Segment Start: RECORDED DATA

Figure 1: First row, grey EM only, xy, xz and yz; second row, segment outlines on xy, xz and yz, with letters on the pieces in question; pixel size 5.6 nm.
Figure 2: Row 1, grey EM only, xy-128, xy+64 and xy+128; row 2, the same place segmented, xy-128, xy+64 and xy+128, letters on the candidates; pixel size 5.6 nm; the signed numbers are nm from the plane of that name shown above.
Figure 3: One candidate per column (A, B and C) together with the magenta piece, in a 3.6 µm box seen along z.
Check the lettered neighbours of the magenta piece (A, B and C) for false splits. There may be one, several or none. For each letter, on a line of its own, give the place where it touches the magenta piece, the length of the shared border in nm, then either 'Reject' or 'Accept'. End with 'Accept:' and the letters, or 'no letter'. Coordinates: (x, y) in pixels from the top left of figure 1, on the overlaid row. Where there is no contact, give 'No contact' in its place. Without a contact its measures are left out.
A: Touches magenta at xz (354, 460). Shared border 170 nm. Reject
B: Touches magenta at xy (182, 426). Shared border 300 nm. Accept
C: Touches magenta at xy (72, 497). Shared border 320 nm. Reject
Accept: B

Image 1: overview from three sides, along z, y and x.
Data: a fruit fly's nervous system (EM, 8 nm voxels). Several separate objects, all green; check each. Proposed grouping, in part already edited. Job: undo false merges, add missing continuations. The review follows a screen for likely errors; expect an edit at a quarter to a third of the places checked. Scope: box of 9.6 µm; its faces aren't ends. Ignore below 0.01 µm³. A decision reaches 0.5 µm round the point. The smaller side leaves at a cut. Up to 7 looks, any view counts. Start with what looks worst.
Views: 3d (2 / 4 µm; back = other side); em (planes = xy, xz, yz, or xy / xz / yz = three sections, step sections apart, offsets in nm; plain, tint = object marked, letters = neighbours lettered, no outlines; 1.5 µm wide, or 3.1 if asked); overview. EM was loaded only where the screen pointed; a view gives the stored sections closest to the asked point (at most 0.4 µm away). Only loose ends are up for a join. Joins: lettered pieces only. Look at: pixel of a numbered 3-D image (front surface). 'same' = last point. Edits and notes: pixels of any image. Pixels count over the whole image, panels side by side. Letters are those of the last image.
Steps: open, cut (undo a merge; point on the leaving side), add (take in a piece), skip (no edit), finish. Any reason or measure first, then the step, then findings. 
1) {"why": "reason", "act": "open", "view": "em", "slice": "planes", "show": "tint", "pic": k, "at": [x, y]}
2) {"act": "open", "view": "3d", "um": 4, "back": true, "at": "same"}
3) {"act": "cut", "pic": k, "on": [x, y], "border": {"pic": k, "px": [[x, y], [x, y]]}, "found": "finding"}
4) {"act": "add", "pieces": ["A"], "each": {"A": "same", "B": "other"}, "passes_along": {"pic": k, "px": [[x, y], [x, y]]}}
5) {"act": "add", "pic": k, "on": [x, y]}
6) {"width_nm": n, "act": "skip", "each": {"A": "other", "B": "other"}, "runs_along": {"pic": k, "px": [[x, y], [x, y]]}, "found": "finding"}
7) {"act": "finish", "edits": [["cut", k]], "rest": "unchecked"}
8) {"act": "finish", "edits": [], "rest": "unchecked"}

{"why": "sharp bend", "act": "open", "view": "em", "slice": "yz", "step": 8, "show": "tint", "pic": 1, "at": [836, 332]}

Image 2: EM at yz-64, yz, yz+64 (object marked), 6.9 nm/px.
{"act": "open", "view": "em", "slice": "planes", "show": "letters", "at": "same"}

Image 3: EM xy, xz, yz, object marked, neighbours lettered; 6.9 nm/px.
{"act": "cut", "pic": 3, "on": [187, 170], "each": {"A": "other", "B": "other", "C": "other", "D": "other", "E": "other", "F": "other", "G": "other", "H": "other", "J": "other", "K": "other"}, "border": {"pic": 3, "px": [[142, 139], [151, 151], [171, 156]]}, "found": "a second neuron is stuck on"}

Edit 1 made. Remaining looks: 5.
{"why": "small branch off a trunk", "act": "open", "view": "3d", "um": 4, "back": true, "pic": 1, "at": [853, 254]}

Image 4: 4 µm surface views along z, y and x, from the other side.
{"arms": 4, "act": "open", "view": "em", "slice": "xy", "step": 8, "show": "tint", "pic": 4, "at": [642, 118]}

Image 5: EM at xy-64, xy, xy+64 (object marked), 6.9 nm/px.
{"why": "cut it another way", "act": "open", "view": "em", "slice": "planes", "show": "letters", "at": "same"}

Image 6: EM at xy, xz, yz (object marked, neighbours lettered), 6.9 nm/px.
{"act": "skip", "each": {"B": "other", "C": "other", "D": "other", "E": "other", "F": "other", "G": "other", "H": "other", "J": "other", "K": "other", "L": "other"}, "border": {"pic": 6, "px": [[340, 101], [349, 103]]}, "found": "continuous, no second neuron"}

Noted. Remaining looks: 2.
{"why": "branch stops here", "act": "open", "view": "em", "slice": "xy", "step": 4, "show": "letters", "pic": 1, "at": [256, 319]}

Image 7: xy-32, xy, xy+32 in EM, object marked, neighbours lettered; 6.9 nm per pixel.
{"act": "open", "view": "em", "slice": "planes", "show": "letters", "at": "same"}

Segment End: RECORDED DATA

EXERCISE PROMPT - Every single record is to be set down again, unaltered.

PROBLEM SOLUTION -
Figure 1: First row, grey EM only, xy, xz and yz; second row, segment outlines on xy, xz and yz, with letters on the pieces in question; pixel size 5.6 nm.
Figure 2: Row 1, grey EM only, xy-128, xy+64 and xy+128; row 2, the same place segmented, xy-128, xy+64 and xy+128, letters on the candidates; pixel size 5.6 nm; the signed numbers are nm from the plane of that name shown above.
Figure 3: One candidate per column (A, B and C) together with the magenta piece, in a 3.6 µm box seen along z.
Check the lettered neighbours of the magenta piece (A, B and C) for false splits. There may be one, several or none. For each letter, on a line of its own, give the place where it touches the magenta piece, the length of the shared border in nm, then either 'Reject' or 'Accept'. End with 'Accept:' and the letters, or 'no letter'. Coordinates: (x, y) in pixels from the top left of figure 1, on the overlaid row. Where there is no contact, give 'No contact' in its place. Without a contact its measures are left out.
A: Touches magenta at xz (354, 460). Shared border 170 nm. Reject
B: Touches magenta at xy (182, 426). Shared border 300 nm. Accept
C: Touches magenta at xy (72, 497). Shared border 320 nm. Reject
Accept: B

Image 1: overview from three sides, along z, y and x.
Data: a fruit fly's nervous system (EM, 8 nm voxels). Several separate objects, all green; check each. Proposed grouping, in part already edited. Job: undo false merges, add missing continuations. The review follows a screen for likely errors; expect an edit at a quarter to a third of the places checked. Scope: box of 9.6 µm; its faces aren't ends. Ignore below 0.01 µm³. A decision reaches 0.5 µm round the point. The smaller side leaves at a cut. Up to 7 looks, any view counts. Start with what looks worst.
Views: 3d (2 / 4 µm; back = other side); em (planes = xy, xz, yz, or xy / xz / yz = three sections, step sections apart, offsets in nm; plain, tint = object marked, letters = neighbours lettered, no outlines; 1.5 µm wide, or 3.1 if asked); overview. EM was loaded only where the screen pointed; a view gives the stored sections closest to the asked point (at most 0.4 µm away). Only loose ends are up for a join. Joins: lettered pieces only. Look at: pixel of a numbered 3-D image (front surface). 'same' = last point. Edits and notes: pixels of any image. Pixels count over the whole image, panels side by side. Letters are those of the last image.
Steps: open, cut (undo a merge; point on the leaving side), add (take in a piece), skip (no edit), finish. Any reason or measure first, then the step, then findings. 
1) {"why": "reason", "act": "open", "view": "em", "slice": "planes", "show": "tint", "pic": k, "at": [x, y]}
2) {"act": "open", "view": "3d", "um": 4, "back": true, "at": "same"}
3) {"act": "cut", "pic": k, "on": [x, y], "border": {"pic": k, "px": [[x, y], [x, y]]}, "found": "finding"}
4) {"act": "add", "pieces": ["A"], "each": {"A": "same", "B": "other"}, "passes_along": {"pic": k, "px": [[x, y], [x, y]]}}
5) {"act": "add", "pic": k, "on": [x, y]}
6) {"width_nm": n, "act": "skip", "each": {"A": "other", "B": "other"}, "runs_along": {"pic": k, "px": [[x, y], [x, y]]}, "found": "finding"}
7) {"act": "finish", "edits": [["cut", k]], "rest": "unchecked"}
8) {"act": "finish", "edits": [], "rest": "unchecked"}

{"why": "sharp bend", "act": "open", "view": "em", "slice": "yz", "step": 8, "show": "tint", "pic": 1, "at": [836, 332]}

Image 2: EM at yz-64, yz, yz+64 (object marked), 6.9 nm/px.
{"act": "open", "view": "em", "slice": "planes", "show": "letters", "at": "same"}

Image 3: EM xy, xz, yz, object marked, neighbours lettered; 6.9 nm/px.
{"act": "cut", "pic": 3, "on": [187, 170], "each": {"A": "other", "B": "other", "C": "other", "D": "other", "E": "other", "F": "other", "G": "other", "H": "other", "J": "other", "K": "other"}, "border": {"pic": 3, "px": [[142, 139], [151, 151], [171, 156]]}, "found": "a second neuron is stuck on"}

Edit 1 made. Remaining looks: 5.
{"why": "small branch off a trunk", "act": "open", "view": "3d", "um": 4, "back": true, "pic": 1, "at": [853, 254]}

Image 4: 4 µm surface views along z, y and x, from the other side.
{"arms": 4, "act": "open", "view": "em", "slice": "xy", "step": 8, "show": "tint", "pic": 4, "at": [642, 118]}

Image 5: EM at xy-64, xy, xy+64 (object marked), 6.9 nm/px.
{"why": "cut it another way", "act": "open", "view": "em", "slice": "planes", "show": "letters", "at": "same"}

Image 6: EM at xy, xz, yz (object marked, neighbours lettered), 6.9 nm/px.
{"act": "skip", "each": {"B": "other", "C": "other", "D": "other", "E": "other", "F": "other", "G": "other", "H": "other", "J": "other", "K": "other", "L": "other"}, "border": {"pic": 6, "px": [[340, 101], [349, 103]]}, "found": "continuous, no second neuron"}

Noted. Remaining looks: 2.
{"why": "branch stops here", "act": "open", "view": "em", "slice": "xy", "step": 4, "show": "letters", "pic": 1, "at": [256, 319]}

Image 7: xy-32, xy, xy+32 in EM, object marked, neighbours lettered; 6.9 nm per pixel.
{"act": "open", "view": "em", "slice": "planes", "show": "letters", "at": "same"}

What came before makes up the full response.